Dossier : IMM-5221-97


Ottawa (Ontario), le lundi 16 août 1999.


EN PRÉSENCE DE M. LE JUGE ROULEAU


ENTRE :

                     DAI SHUQING,

     demandeur,

     et

     LE MINISTRE DE LA CITOYENNETÉ

     ET DE L'IMMIGRATION,

     défendeur.


     ORDONNANCE


     VU LA DEMANDE, datée du 12 décembre 1997, qui a été présentée pour le compte du demandeur en vue d"obtenir le contrôle judiciaire de la décision, datée du 4 novembre 1997, que l"agent des visas D. Vaughan a rendue au Consulat général du Canada situé au 12/F, One Exchange Square, 8, Connaught Place, Hong Kong, dans le dossier B0304-5974-1, et qui a été transmise au demandeur le 15 novembre 1997, dans laquelle l"agent des visas a rejeté la demande dans laquelle le demandeur cherchait à obtenir le droit d'établissement de même qu"une ordonnance renvoyant la question à un autre agent des visas pour qu"il statue à son tour sur la demande.


     LA COUR ORDONNE :

     Que la demande soit rejetée.

P. ROULEAU

Juge





Traduction certifiée conforme


Bernard Olivier






Date : 19990816


Dossier : IMM-5221-97

ENTRE :

                     DAI SHUQING,

     demandeur,

     et

     LE MINISTRE DE LA CITOYENNETÉ

     ET DE L'IMMIGRATION,

     défendeur.


     MOTIFS DE L'ORDONNANCE


LE JUGE ROULEAU

[1]      Il s'agit d'une demande de contrôle judiciaire présentée en vertu de l'article 18.1 de la Loi sur la Cour fédérale. Elle vise la décision de Daniel A. Vaughan, deuxième secrétaire du Consulat général du Canada à Hong Kong (l'agent des visas), datée du 4 novembre 1997, par laquelle ce dernier rejetait la requête du demandeur visant l'obtention de la résidence permanente au Canada.

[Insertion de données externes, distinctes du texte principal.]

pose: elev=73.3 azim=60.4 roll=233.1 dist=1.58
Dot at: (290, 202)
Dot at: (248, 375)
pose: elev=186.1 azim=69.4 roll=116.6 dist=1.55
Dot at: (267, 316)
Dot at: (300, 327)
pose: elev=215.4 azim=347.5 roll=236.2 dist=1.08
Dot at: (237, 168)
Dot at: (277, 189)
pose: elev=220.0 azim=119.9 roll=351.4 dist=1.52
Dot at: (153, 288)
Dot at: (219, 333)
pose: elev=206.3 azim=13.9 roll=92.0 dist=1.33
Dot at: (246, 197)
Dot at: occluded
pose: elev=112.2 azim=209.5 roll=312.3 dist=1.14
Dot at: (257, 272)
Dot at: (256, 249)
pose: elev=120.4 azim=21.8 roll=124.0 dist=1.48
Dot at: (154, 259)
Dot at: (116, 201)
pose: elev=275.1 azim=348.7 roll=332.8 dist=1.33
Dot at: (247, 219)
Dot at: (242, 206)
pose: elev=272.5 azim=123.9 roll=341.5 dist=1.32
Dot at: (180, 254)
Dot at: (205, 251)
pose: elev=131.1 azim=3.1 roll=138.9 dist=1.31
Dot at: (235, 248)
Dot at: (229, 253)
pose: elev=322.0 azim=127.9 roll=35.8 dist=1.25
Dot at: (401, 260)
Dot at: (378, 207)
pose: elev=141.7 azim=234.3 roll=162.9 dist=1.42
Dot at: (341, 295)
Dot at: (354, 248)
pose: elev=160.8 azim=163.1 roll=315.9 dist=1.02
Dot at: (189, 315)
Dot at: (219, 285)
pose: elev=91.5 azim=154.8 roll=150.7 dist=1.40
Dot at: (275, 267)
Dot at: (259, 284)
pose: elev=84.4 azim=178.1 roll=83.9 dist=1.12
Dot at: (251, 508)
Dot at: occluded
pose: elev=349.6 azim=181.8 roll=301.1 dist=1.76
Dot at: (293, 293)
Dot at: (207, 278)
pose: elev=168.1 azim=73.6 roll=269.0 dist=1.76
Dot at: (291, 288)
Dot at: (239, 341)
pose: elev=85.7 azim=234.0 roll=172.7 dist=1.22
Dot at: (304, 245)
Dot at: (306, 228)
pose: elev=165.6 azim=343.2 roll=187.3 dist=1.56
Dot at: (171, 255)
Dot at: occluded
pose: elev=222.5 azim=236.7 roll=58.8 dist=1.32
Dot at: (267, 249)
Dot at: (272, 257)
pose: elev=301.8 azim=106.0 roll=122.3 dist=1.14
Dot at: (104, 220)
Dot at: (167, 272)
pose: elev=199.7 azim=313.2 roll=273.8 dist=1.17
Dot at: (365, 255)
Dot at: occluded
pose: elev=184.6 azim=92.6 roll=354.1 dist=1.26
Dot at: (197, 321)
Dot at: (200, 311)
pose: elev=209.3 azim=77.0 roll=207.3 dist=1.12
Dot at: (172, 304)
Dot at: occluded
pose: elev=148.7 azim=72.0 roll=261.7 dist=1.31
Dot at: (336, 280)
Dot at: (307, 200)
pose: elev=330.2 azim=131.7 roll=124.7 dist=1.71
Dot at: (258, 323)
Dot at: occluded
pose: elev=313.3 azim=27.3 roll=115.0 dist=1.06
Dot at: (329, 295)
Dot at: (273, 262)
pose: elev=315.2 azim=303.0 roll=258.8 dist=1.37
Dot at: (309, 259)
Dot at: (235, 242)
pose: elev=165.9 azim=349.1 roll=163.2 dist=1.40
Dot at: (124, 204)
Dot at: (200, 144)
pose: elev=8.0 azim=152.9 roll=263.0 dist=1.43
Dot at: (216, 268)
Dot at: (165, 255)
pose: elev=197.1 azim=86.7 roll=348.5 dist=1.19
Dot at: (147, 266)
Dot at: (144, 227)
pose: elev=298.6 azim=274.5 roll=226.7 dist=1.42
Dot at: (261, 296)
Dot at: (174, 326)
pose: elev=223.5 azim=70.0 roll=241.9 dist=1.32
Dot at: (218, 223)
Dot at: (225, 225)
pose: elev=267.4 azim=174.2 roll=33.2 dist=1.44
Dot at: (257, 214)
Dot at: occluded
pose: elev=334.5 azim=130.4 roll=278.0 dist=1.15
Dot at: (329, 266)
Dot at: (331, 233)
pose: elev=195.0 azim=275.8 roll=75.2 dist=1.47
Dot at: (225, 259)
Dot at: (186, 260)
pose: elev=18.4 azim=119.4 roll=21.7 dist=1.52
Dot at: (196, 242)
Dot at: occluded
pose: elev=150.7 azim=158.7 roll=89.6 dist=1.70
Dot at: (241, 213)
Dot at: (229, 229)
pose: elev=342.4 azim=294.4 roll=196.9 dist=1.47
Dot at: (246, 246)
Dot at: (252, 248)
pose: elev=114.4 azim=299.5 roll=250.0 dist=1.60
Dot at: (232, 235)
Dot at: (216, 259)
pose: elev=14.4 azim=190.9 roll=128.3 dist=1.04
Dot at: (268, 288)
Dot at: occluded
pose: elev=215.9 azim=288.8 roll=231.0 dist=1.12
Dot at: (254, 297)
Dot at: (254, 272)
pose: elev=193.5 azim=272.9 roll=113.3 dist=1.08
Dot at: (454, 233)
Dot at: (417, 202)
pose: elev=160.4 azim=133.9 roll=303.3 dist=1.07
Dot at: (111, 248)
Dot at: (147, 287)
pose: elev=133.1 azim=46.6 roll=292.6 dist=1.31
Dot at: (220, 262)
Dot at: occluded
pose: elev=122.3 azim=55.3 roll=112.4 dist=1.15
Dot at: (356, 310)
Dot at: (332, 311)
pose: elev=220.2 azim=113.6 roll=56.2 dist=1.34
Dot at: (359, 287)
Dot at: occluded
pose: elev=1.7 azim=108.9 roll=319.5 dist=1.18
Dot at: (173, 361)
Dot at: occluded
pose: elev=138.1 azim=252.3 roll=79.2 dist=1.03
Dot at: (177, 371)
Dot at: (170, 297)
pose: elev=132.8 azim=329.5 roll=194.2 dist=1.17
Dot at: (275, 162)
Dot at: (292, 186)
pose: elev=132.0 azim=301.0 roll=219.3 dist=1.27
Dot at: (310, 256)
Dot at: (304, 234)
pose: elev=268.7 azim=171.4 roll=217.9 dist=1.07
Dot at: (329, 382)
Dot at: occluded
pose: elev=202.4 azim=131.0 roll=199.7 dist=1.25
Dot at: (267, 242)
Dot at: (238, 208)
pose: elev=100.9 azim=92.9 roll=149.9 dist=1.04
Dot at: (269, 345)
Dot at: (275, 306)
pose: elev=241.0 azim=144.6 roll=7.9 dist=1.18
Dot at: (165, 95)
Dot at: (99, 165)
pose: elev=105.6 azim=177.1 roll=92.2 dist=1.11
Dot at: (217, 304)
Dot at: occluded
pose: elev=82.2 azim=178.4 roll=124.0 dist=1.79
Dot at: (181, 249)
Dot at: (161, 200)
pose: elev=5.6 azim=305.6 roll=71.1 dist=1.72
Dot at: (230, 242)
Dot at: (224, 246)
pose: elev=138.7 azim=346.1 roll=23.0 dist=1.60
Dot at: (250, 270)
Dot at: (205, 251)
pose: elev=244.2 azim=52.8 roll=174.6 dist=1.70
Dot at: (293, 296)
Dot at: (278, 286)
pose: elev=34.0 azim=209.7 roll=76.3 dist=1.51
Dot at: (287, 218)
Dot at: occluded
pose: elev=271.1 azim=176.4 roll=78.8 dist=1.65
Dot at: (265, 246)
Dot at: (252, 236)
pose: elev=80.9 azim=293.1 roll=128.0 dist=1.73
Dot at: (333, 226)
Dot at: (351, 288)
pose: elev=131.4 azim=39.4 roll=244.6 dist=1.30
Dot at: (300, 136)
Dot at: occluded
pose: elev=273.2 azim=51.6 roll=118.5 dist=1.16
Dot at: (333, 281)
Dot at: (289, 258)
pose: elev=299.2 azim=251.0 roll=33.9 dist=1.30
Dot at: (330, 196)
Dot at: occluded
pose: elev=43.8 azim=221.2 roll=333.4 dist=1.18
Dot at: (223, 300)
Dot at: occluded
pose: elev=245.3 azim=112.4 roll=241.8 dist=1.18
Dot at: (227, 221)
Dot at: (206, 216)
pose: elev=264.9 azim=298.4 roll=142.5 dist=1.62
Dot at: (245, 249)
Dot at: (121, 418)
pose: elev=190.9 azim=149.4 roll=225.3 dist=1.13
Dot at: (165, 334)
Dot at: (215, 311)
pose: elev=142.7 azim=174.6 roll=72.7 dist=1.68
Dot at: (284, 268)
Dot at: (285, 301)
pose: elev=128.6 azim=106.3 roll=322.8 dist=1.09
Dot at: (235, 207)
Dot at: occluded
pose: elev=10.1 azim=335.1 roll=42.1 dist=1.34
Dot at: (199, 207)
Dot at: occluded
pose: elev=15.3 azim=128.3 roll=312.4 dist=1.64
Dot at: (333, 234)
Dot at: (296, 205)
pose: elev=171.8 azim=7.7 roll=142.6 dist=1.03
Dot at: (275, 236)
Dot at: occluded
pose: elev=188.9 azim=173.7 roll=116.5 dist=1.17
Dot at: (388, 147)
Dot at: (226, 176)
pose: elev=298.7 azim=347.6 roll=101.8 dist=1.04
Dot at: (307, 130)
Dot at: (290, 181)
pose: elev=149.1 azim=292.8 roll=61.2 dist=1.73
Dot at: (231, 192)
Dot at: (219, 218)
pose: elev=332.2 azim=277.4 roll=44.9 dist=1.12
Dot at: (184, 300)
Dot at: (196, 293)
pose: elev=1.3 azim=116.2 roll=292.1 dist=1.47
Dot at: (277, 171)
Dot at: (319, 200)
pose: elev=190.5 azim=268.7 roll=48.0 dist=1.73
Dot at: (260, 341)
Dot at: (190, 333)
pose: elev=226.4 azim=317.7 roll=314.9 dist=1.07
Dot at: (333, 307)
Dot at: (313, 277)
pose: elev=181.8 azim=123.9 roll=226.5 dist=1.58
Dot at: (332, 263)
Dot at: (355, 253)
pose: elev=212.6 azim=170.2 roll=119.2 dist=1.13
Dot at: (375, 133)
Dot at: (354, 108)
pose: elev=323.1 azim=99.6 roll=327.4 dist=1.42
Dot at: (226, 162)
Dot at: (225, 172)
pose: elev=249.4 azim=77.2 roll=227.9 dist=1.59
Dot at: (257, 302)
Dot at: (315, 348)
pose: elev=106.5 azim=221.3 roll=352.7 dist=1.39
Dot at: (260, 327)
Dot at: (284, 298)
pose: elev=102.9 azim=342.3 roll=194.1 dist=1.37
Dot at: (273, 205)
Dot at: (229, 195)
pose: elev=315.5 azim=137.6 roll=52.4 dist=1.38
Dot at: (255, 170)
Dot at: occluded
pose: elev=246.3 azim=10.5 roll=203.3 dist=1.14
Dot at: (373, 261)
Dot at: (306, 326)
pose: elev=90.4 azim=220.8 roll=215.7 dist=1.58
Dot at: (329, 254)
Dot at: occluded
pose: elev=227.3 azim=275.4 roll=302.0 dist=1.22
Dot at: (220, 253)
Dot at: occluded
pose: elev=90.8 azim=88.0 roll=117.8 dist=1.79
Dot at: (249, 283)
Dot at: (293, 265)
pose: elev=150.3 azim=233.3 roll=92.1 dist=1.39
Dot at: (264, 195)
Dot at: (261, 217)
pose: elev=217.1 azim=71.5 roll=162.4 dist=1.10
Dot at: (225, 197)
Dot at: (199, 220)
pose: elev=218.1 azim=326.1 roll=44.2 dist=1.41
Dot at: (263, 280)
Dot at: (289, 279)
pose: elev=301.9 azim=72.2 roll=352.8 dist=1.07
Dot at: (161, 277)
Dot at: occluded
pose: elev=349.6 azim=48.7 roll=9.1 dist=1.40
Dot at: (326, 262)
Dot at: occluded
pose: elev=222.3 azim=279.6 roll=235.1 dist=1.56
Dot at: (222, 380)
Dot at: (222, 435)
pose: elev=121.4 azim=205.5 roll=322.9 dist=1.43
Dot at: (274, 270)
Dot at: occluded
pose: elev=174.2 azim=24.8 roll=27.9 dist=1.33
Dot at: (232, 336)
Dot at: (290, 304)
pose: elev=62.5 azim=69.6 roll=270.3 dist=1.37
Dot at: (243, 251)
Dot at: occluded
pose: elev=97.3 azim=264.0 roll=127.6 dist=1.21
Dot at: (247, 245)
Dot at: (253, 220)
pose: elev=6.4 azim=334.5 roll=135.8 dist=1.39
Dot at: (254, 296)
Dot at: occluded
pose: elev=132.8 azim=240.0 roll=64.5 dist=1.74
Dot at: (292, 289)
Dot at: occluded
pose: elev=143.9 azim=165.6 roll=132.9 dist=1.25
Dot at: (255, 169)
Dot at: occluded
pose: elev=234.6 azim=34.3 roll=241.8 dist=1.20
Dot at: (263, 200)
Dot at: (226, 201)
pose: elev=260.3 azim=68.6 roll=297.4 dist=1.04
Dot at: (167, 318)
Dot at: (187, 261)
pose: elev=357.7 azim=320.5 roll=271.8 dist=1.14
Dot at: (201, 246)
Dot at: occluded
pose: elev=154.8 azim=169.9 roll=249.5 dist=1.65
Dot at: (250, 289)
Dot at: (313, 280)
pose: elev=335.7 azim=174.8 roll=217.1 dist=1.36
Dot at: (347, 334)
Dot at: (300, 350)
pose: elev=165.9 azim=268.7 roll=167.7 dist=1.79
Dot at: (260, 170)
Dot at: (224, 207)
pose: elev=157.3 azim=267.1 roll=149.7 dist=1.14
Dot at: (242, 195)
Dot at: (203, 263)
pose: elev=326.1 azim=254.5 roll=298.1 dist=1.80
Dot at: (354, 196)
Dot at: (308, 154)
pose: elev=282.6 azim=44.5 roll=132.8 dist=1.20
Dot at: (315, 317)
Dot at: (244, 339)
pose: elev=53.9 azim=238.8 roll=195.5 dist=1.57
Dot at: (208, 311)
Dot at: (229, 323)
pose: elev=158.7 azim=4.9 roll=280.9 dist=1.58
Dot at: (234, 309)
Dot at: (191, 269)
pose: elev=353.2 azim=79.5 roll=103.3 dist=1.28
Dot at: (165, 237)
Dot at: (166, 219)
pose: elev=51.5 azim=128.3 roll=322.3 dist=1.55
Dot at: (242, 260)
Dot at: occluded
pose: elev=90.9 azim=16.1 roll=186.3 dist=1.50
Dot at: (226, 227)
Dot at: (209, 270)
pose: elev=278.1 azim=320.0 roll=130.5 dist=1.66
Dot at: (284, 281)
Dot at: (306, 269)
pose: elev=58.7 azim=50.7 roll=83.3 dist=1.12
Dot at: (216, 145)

[2]      Le demandeur est pilote et commandant de bord pour Air China; il a plus de 18 ans d'expérience. Il a présenté sa demande de résidence permanente au Canada le 11 juillet 1996 au Consulat général du Canada à Hong Kong et a eu une entrevue avec l'agent des visas Daniel A. Vaughan, le 4 novembre 1997. L'agent des visas a accordé trois points d'appréciation au demandeur pour le facteur " personnalité ". En conséquence, ce dernier n'a pas reçu le nombre suffisant de points d'appréciation pour immigrer au Canada. L'agent des visas n'a pas apprécié le demandeur au vu d'autres professions pour lesquelles il pourrait se qualifier et qu'il serait prêt à pratiquer au Canada.

[3]      Le demandeur soutient que l'agent des visas a commis une erreur en ne lui accordant que trois points d'appréciation pour le facteur " personnalité ", et il pose les questions suivantes :

a)      L'agent des visas a-t-il négligé de tenir compte de la preuve pertinente, tenu compte d'une preuve inappropriée, ou a-t-il d'une autre façon mal interprété la preuve et ainsi tiré des conclusions de fait erronées dans sa prise de décision?
b)      L'agent des visas a-t-il violé son obligation d'équité envers le demandeur en ne lui accordant pas l'occasion de prendre connaissance de ce qu'il considérait être les aspects négatifs de sa demande et de présenter son point de vue?
c)      L'agent des visas a-t-il commis une erreur dans son appréciation du facteur " personnalité ", en soumettant le demandeur à une " double pénalité " en tenant compte d'une preuve, ou de faits ou critères pour lesquels le demandeur était déjà apprécié en vertu de critères de sélection distincts?
d)      L'agent des visas a-t-il pris une décision manifestement déraisonnable quant à la " personnalité " du demandeur?
e)      L'agent des visas a-t-il commis une erreur en ne faisant pas l'appréciation du demandeur au vu d'autres professions pour lesquelles il est qualifié?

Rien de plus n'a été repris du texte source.